(Beginning of DATA LISTING)
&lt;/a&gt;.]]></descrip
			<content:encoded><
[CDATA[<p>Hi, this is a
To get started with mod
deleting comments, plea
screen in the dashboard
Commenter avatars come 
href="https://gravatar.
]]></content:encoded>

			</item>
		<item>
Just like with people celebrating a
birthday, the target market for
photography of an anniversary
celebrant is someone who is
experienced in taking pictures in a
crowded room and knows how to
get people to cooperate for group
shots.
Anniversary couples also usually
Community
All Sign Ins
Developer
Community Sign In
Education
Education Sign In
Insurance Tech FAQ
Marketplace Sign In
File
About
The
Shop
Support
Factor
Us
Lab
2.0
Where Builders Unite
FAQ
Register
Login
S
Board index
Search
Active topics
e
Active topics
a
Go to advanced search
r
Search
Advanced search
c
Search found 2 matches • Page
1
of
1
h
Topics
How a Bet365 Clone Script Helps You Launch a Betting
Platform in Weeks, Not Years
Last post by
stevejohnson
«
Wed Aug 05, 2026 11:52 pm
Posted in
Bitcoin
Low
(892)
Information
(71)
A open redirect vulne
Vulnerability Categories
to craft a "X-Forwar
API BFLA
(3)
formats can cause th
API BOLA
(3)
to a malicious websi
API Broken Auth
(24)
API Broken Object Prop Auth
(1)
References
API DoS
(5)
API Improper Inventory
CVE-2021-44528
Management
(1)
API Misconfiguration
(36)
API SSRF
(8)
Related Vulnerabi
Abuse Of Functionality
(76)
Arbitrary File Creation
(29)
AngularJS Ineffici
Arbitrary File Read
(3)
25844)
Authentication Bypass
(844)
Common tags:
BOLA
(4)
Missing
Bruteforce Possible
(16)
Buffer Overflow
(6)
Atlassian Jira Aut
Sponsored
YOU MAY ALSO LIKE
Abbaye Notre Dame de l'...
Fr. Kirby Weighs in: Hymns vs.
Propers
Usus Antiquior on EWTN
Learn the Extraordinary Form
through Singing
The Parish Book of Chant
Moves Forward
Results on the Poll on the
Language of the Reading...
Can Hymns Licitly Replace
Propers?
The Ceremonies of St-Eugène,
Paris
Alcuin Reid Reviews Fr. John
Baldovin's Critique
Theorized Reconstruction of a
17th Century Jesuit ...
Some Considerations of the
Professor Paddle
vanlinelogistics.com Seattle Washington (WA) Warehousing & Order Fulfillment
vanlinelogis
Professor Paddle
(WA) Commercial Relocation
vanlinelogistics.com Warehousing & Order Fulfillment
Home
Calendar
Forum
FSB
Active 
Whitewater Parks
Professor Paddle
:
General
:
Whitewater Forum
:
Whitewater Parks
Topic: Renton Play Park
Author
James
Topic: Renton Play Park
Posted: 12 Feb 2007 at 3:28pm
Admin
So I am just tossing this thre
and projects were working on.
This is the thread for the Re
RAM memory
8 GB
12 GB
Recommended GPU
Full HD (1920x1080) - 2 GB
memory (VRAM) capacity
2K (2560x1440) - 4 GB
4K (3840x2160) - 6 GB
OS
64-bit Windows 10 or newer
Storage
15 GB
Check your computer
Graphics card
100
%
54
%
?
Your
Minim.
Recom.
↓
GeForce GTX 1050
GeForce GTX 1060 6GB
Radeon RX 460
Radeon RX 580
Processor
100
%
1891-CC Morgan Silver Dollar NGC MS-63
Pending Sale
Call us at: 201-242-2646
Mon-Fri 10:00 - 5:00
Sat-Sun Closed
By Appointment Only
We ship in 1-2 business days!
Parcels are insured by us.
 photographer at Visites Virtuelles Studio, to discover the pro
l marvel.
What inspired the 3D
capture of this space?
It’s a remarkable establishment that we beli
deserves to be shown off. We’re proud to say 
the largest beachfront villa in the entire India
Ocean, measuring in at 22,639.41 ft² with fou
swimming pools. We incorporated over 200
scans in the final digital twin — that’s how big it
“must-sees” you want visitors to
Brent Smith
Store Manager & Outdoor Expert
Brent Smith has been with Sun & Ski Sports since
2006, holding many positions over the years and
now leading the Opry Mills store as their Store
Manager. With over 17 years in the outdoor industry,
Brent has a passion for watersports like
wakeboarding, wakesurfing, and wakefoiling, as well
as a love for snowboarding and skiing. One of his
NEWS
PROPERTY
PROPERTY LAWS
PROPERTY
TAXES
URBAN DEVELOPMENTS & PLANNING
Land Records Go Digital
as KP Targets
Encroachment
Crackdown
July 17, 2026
(End of DATA LISTING)
ASSIGNMENT:
As listed above, the lines from the line with "crowded room and knows how to" to the line with "Usus Antiquior on EWTN" are to be echoed exactly, with both ends included and nothing added.

ANSWER BOX:
crowded room and knows how to
get people to cooperate for group
shots.
Anniversary couples also usually
Community
All Sign Ins
Developer
Community Sign In
Education
Education Sign In
Insurance Tech FAQ
Marketplace Sign In
File
About
The
Shop
Support
Factor
Us
Lab
2.0
Where Builders Unite
FAQ
Register
Login
S
Board index
Search
Active topics
e
Active topics
a
Go to advanced search
r
Search
Advanced search
c
Search found 2 matches • Page
1
of
1
h
Topics
How a Bet365 Clone Script Helps You Launch a Betting
Platform in Weeks, Not Years
Last post by
stevejohnson
«
Wed Aug 05, 2026 11:52 pm
Posted in
Bitcoin
Low
(892)
Information
(71)
A open redirect vulne
Vulnerability Categories
to craft a "X-Forwar
API BFLA
(3)
formats can cause th
API BOLA
(3)
to a malicious websi
API Broken Auth
(24)
API Broken Object Prop Auth
(1)
References
API DoS
(5)
API Improper Inventory
CVE-2021-44528
Management
(1)
API Misconfiguration
(36)
API SSRF
(8)
Related Vulnerabi
Abuse Of Functionality
(76)
Arbitrary File Creation
(29)
AngularJS Ineffici
Arbitrary File Read
(3)
25844)
Authentication Bypass
(844)
Common tags:
BOLA
(4)
Missing
Bruteforce Possible
(16)
Buffer Overflow
(6)
Atlassian Jira Aut
Sponsored
YOU MAY ALSO LIKE
Abbaye Notre Dame de l'...
Fr. Kirby Weighs in: Hymns vs.
Propers
Usus Antiquior on EWTN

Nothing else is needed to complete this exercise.